Depending on your circumstances, you may prefer an interest-only mortgage, if it’s available to you, however. Under these, each month, you only pay interest on the amount you have borrowed. This means that at the end of the mortgage term, you will still owe the full amount of the capital you borrowed. You will need to have another way of paying this off, for example, by cashing in ISAs or by selling the property.
Buy to let mortgages
If you are buying an investment property, you will need a buy to let mortgage, as lenders do not usually allow you to let out a property under a normal homeowners mortgage . Buy to let mortgages tend to be very roughly 1% or more expensive than an ordinary residential mortgage for your main home. They are also likely to have higher fees and you will usually need to have a larger deposit.
Click here to read more about Buy To Let Property Investment
Shared ownership mortgages
If you are buying a shared ownership property, you buy part of the property and rent the other part from the housing association or local authority.

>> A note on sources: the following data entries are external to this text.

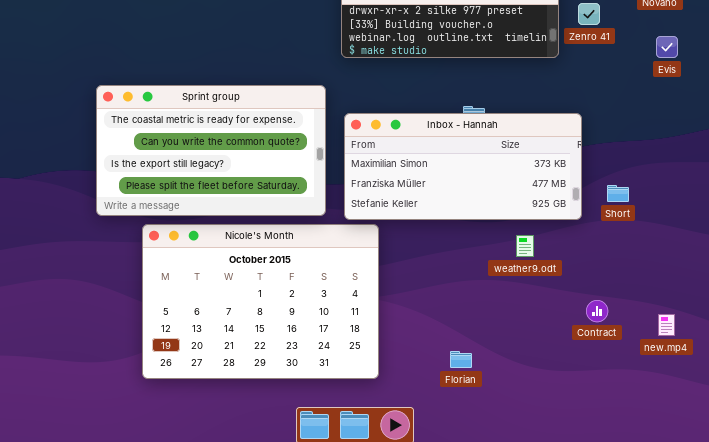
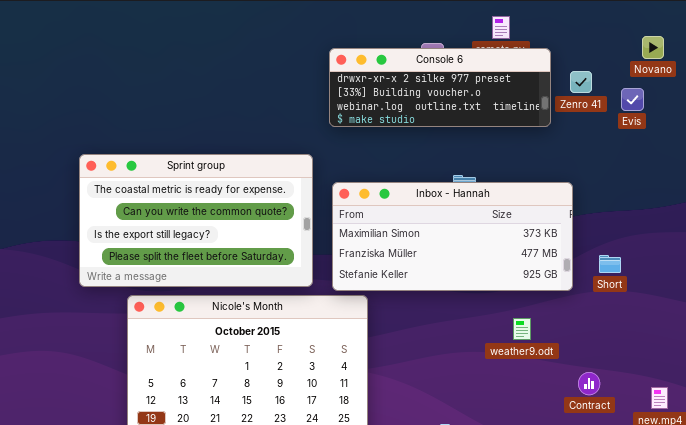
Evis: [656,36,678,58] -> [621,88,644,111], moved
weather9.odt: [516,235,534,257] -> [513,318,531,340], moved

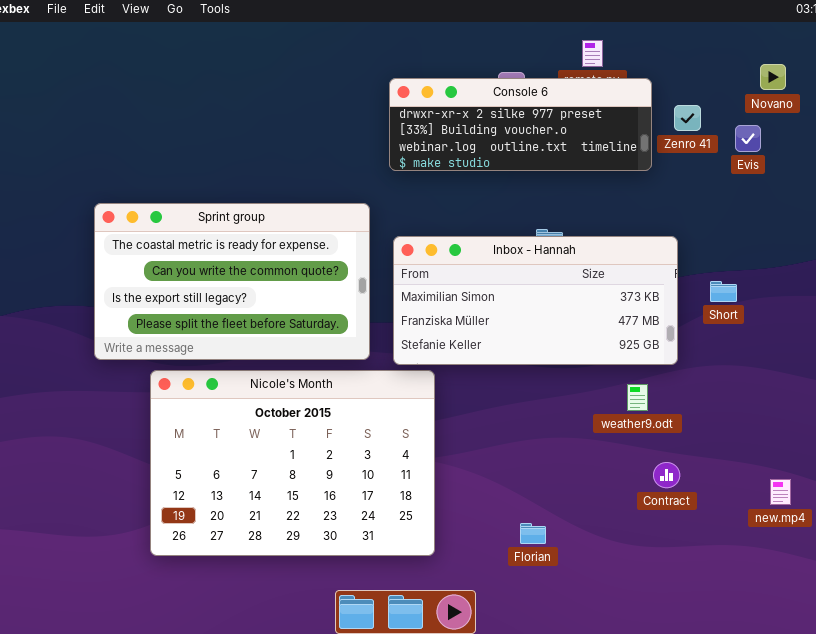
Short: [599,255,621,273] -> [710,281,737,302], moved
weather9.odt: [513,318,531,340] -> [627,384,648,411], moved
Contract: [578,372,600,395] -> [653,462,680,488], moved

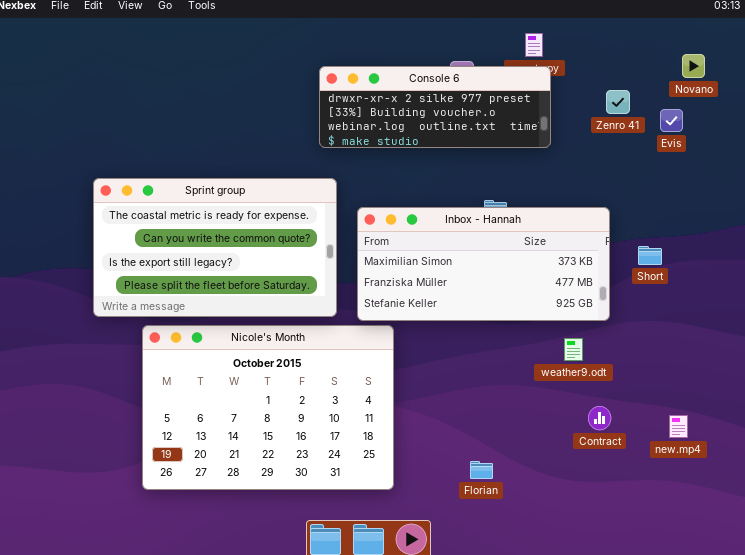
Console 6: [389,78,652,171] -> [319,66,551,148], moved
new.mp4: [770,479,791,505] -> [669,415,688,438], moved

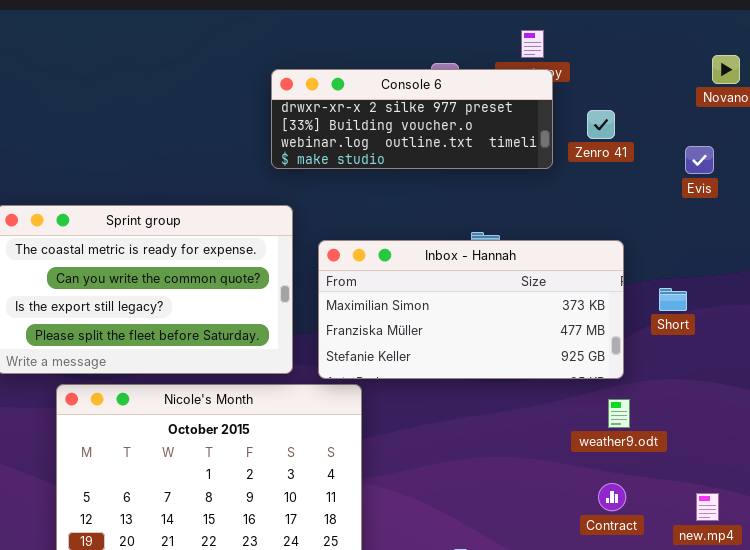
Zenro 41: [606,90,630,114] -> [587,110,615,139], moved
Evis: [660,109,683,132] -> [685,146,714,174], moved
weather9.odt: [564,338,583,361] -> [608,399,630,428], moved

The share you purchase can be relatively small, for example, one-quarter of the property. You can obtain a mortgage to enable you to buy this share. This will need to be a special shared ownership mortgage.
If you’re looking to buy a shared ownership property, then make sure your lawyers have plenty of experience of shared ownership conveyancing, as the legal process of buying or staircasing (i.e. increasing the share of the property you own) is considerably more complex than routine conveyancing or remortgaging.
Our property team have the experience you need when it comes to shared ownership. Here at Bonallack & Bishop we have plenty of experience of shared ownership and staircasing. For example, we are on the recommended solicitors panel for Radian Homes, and our team routinely handle conveyancing involving a wide range of housing associations including Sovereign, Aster and VIVID (a merger of First Wessex and Sentinel Housing Association).
Click here to read more about Shared Ownership Conveyancing and Staircasing
Preparing to remortgage – our mortgage lawyers’ practical tips
If you are thinking of remortgaging, you can take steps to prepare.
You should clear your debts where possible – in particular any arrears, and try not to use your overdraft. You should not apply for credit or increase your credit limit before making a mortgage application as it can affect your credit score, can make it harder to get a mortgage.
Get your paperwork together – Your lender will need to see a wide range of paperwork and will look at a number of records to decide whether to lend to you. So it’s a good idea to start putting together the documents that your lender will need to see. These will usually include:
· Identity documents, generally either a passport or driving licence
· Up to date utility bills or credit card statements showing your address
· Payslips for the last three months
· Bank statements for the last three months
· Your most recent P60
· Three years’ accounts and tax returns if you are self-employed
Check you are on the electoral roll – make sure you are registered on the electoral roll as your lender may use this to verify your address.